The NFL took the unprecedented step of suspending play Monday night after Buffalo Bills safety Damar Hamlin collapsed on the field in Cincinnati, and — while shocked and weeping teammates watched — was administered CPR and transported by ambulance to a local hospital in critical condition.
Hamlin, 24, climbed to his feet after making a jarring but routine tackle of receiver Tee Higgins, then stumbled and seemed to lose consciousness as he fell backward to the turf. Players who witnessed that urgently motioned for medical personnel, and the ambulance was brought onto the field.
Players from both teams clustered around the scene, many in tears. The stunned crowd anticipating one of the biggest AFC showdowns of the season watched in near silence. Dozens of players from both teams formed a circle and knelt in prayer. The game was stopped with six minutes remaining in the opening quarter.

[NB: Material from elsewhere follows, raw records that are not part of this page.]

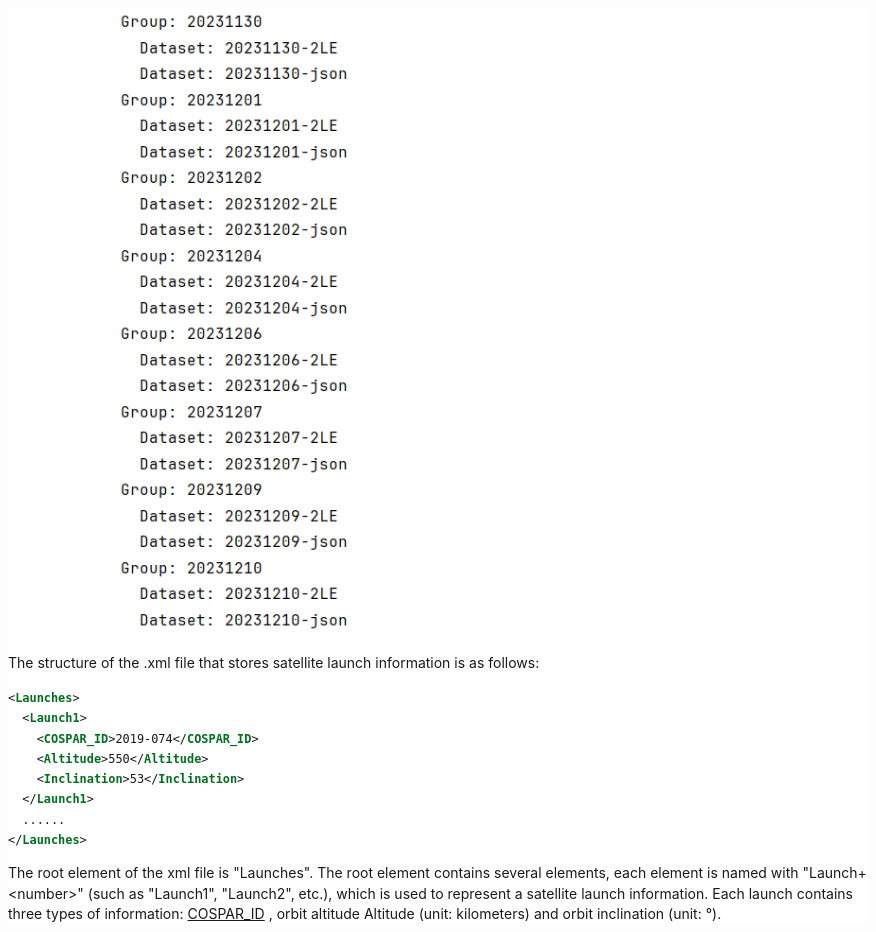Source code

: ![](./tle_tree_structure.png)

The structure of the .xml file that stores satellite launch information is as follows:

```xml
<Launches>
  <Launch1>
    <COSPAR_ID>2019-074</COSPAR_ID>
    <Altitude>550</Altitude>
    <Inclination>53</Inclination>
  </Launch1>
  ......
</Launches>
```

The root element of the xml file is "Launches". The root element contains several elements, each element is named with "Launch+\<number>" (such as "Launch1", "Launch2", etc.), which is used to represent a satellite launch information. Each launch contains three types of information: [COSPAR_ID](https://en.wikipedia.org/wiki/International_Designator#:~:text=The%20International%20Designator%2C%20also%20known%20as%20COSPAR%20ID%2C,sequential%20identifier%20of%20a%20piece%20in%20a%20launch.) , orbit altitude Altitude (unit: kilometers) and orbit inclination (unit: °).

Hamlin’s family was at the game, and according to various reports, his mother rode with him to UC Medical Center, the only Level 1 trauma hospital in the region.

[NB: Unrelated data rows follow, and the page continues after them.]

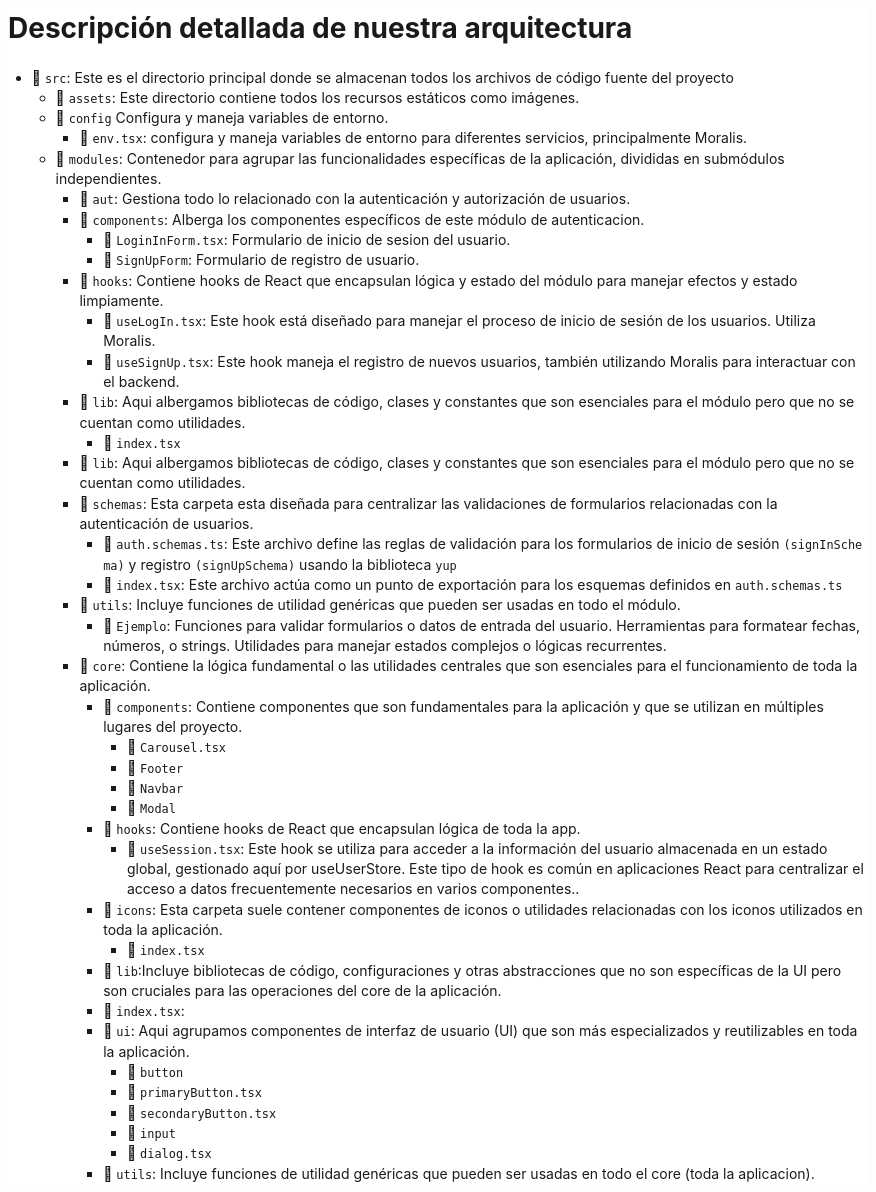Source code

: # Descripción detallada de nuestra arquitectura 

- 📂 `src`: Este es el directorio principal donde se almacenan todos los archivos de código fuente del proyecto
  - 📂 `assets`: Este directorio contiene todos los recursos estáticos como imágenes.
  - 📂 `config` Configura y maneja variables de entorno.
      - 📄 `env.tsx`: configura y maneja variables de entorno para diferentes servicios, principalmente Moralis.
  - 📂 `modules`: Contenedor para agrupar las funcionalidades específicas de la aplicación, divididas en submódulos independientes.
      - 📂 `aut`: Gestiona todo lo relacionado con la autenticación y autorización de usuarios.
      - 📂 `components`: Alberga los componentes específicos de este módulo de autenticacion.
        - 📄 `LoginInForm.tsx`: Formulario de inicio de sesion del usuario.
        - 📄 `SignUpForm`: Formulario de registro de usuario.
      - 📂 `hooks`: Contiene hooks de React que encapsulan lógica y estado del módulo para manejar efectos y estado limpiamente.
        - 📄 `useLogIn.tsx`: Este hook está diseñado para manejar el proceso de inicio de sesión de los usuarios. Utiliza Moralis.
        - 📄 `useSignUp.tsx`: Este hook maneja el registro de nuevos usuarios, también utilizando Moralis para interactuar con el backend.
      - 📂 `lib`: Aqui albergamos bibliotecas de código, clases y constantes que son esenciales para el módulo pero que no se cuentan como utilidades.
        - 📄 `index.tsx`
      - 📂 `lib`: Aqui albergamos bibliotecas de código, clases y constantes que son esenciales para el módulo pero que no se cuentan como utilidades.
      - 📂 `schemas`: Esta carpeta esta diseñada para centralizar las validaciones de formularios relacionadas con la autenticación de usuarios.
        - 📄 `auth.schemas.ts`: Este archivo define las reglas de validación para los formularios de inicio de sesión `(signInSchema)` y registro `(signUpSchema)` usando la biblioteca `yup`
        - 📄 `index.tsx`: Este archivo actúa como un punto de exportación para los esquemas definidos en `auth.schemas.ts`
      - 📂 `utils`: Incluye funciones de utilidad genéricas que pueden ser usadas en todo el módulo.
        - 📄 `Ejemplo`: Funciones para validar formularios o datos de entrada del usuario.
       Herramientas para formatear fechas, números, o strings.
       Utilidades para manejar estados complejos o lógicas recurrentes.
    - 📂 `core`: Contiene la lógica fundamental o las utilidades centrales que son esenciales para el funcionamiento de toda la aplicación.
      - 📂 `components`: Contiene componentes que son fundamentales para la aplicación y que se utilizan en múltiples lugares del proyecto.
        - 📄 `Carousel.tsx`
        - 📄 `Footer`
        - 📄 `Navbar`
        - 📄 `Modal`
      - 📂 `hooks`: Contiene hooks de React que encapsulan lógica de toda la app.
        - 📄 `useSession.tsx`: Este hook se utiliza para acceder a la información del usuario almacenada en un estado global, gestionado aquí por useUserStore. Este tipo de hook es común en aplicaciones React para centralizar el acceso a datos frecuentemente necesarios en varios componentes..
      - 📂 `icons`: Esta carpeta suele contener componentes de iconos o utilidades relacionadas con los iconos utilizados en toda la aplicación.
        - 📄 `index.tsx`
      - 📂 `lib`:Incluye bibliotecas de código, configuraciones y otras abstracciones que no son específicas de la UI pero son cruciales para las operaciones del core de la aplicación.
       - 📄 `index.tsx`:
      - 📂 `ui`: Aqui agrupamos componentes de interfaz de usuario (UI) que son más especializados y reutilizables en toda la aplicación.
        - 📂 `button` 
         - 📄 `primaryButton.tsx`
         - 📄 `secondaryButton.tsx`
        - 📂 `input`
         - 📄 `dialog.tsx`
      - 📂 `utils`: Incluye funciones de utilidad genéricas que pueden ser usadas en todo el core (toda la aplicacion).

The field was cleared, with both teams returning to their locker rooms. Bills coach Sean McDermott and Bengals coach Zac Taylor convened outside the visitors’ locker room and spoke by phone to league officials in New York, and the NFL officially suspended play.
During the hour before that announcement was made, the reaction on social media was swift and vociferous. “Call the Game” trended on Twitter, and players around the league voiced their prayers and support of Hamlin.
“The game is not important. Damar Hamlin’s life is important,” Arizona Cardinals defensive lineman J.J. Watt tweeted. “Please be ok. Please.”
Hamlin attended the University of Pittsburgh, and Pitt Football tweeted: “Damar Hamlin is the best of us. We love you, 3. Praying for you.”